Silent Hill 2 is a love story. The best dating sims often intertwine with survival horror. Perhaps love is the ultimate survival horror, impossible to survive. At worst, it forces you to confront death; at best, it irrevocably changes you. For Chamuel, the pain is worth love's pleasure. Signalis, another modern classic, understands this. The image of Ariane and Elster embracing mirrors the video of James and Mary at the Lake View Hotel.

These moments justify their struggles. Sorry We're Closed offers no equivalent, only a TV show mirroring Leslie and Michelle's break-up. The finale depends on player choices and relationship outcomes. The game doesn't judge, but asks if the struggle is worthwhile.

It challenges the notion that Maria is merely a copy of Mary, deserving only rejection. "It's not you who's being wanted.

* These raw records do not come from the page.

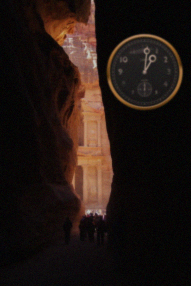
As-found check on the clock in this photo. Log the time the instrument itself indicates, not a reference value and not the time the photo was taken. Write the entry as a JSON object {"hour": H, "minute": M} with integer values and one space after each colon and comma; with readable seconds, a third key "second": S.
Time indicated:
{"hour": 1, "minute": 1}
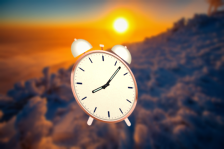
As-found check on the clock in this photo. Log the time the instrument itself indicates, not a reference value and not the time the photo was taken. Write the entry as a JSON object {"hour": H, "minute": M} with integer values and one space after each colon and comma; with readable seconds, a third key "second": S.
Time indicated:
{"hour": 8, "minute": 7}
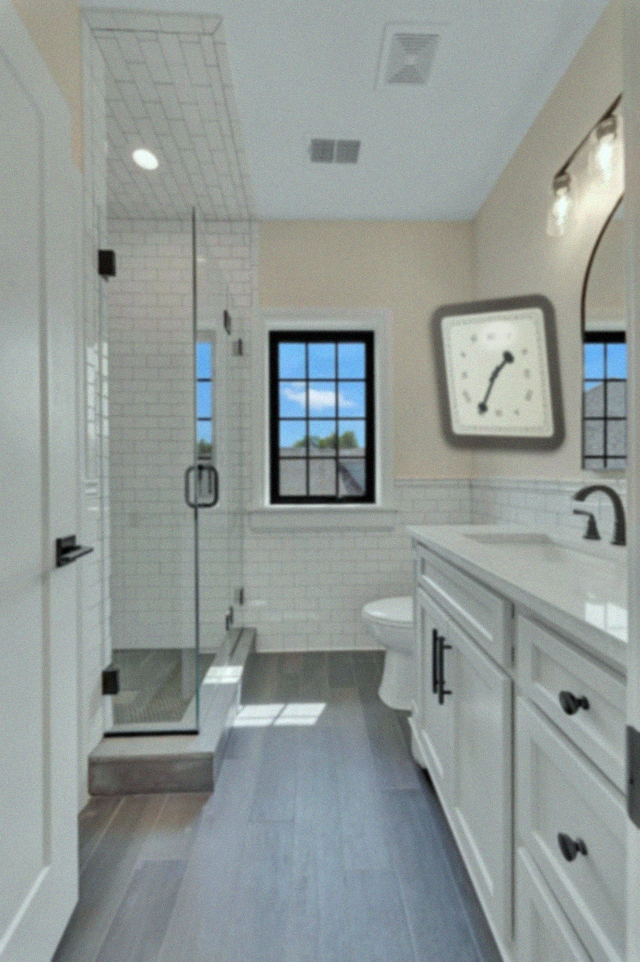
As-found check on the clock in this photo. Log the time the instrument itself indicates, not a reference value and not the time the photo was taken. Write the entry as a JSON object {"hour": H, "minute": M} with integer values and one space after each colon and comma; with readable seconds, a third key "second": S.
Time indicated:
{"hour": 1, "minute": 35}
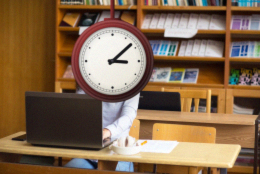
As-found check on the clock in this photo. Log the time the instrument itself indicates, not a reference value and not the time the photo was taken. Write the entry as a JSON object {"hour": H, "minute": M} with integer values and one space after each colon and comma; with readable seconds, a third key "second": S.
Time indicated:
{"hour": 3, "minute": 8}
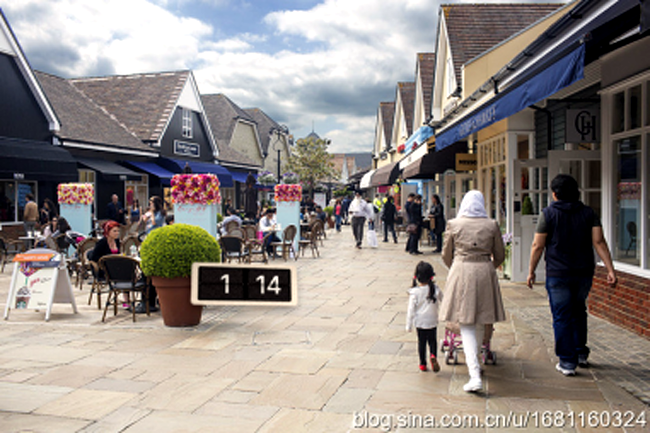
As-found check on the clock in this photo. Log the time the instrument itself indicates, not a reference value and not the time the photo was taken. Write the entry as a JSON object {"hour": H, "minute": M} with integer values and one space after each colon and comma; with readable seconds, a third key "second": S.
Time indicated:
{"hour": 1, "minute": 14}
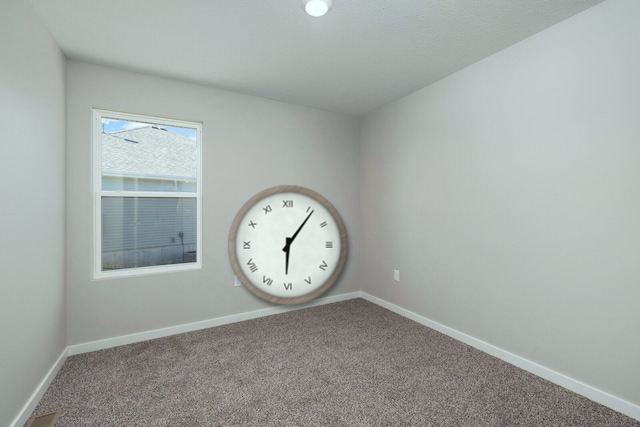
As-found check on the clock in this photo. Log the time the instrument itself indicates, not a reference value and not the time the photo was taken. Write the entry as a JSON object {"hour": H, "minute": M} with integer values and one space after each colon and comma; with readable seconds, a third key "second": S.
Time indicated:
{"hour": 6, "minute": 6}
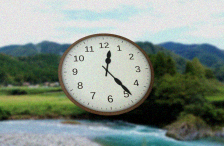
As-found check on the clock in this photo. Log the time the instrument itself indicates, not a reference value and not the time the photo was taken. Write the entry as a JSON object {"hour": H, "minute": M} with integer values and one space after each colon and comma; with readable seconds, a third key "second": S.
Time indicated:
{"hour": 12, "minute": 24}
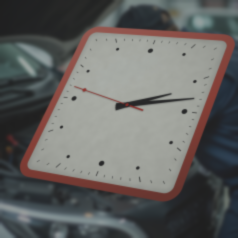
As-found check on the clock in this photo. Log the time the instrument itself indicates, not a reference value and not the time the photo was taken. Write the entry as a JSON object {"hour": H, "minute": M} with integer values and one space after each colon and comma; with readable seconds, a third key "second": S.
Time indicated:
{"hour": 2, "minute": 12, "second": 47}
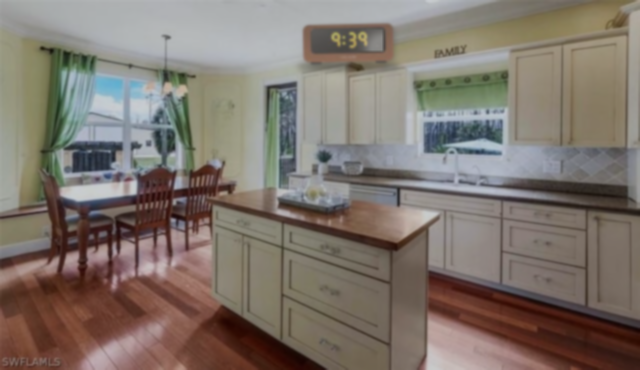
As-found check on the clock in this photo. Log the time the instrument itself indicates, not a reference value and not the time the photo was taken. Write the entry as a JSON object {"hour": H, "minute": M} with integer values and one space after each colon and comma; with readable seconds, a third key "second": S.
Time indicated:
{"hour": 9, "minute": 39}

It's a false concept of what you symbolize that is desired," Michelle's friend Robyn tells her about the Duchess' affections. "Love is like that anyway," Michelle replies. "We idealize the person we fall for. And then there's reality." We can choose to be the Repenting Demon, worshipping that ideal. In Silent Hill 2's 'good ending,' Maria does this, mimicking Mary for James.

James rightly rejects Maria, but the game offers her no alternative. She is a monster, yet possesses personhood. Sorry We're Closed argues that all monsters deserve love; perhaps James is the true monster. Maybe Maria represents Mary before sacrificing her identity to become James' lost wife.

James Sunderland's influence extends beyond Silent Hill. Sorry We're Closed addresses this. The Duchess has many victims, but none as antagonistic to Michelle as the Massive Eyesore. This bodiless eye sees Michelle as a rival for the Duchess' 'affections,' which manifest as body horror. James Sunderland is the Massive Eyesore, reduced to his primal essence, yearning for love's torment. He obstructs Michelle's progress, just as he hinders the survival horror genre's evolution.

"You will see me many, many, more times," the Massive Eyesore promises, and we do. James Sunderland's legacy pervades the genre, persisting in Sorry We're Closed. Yet, À La Mode challenges players, developers, and critics to confront him and move beyond his influence.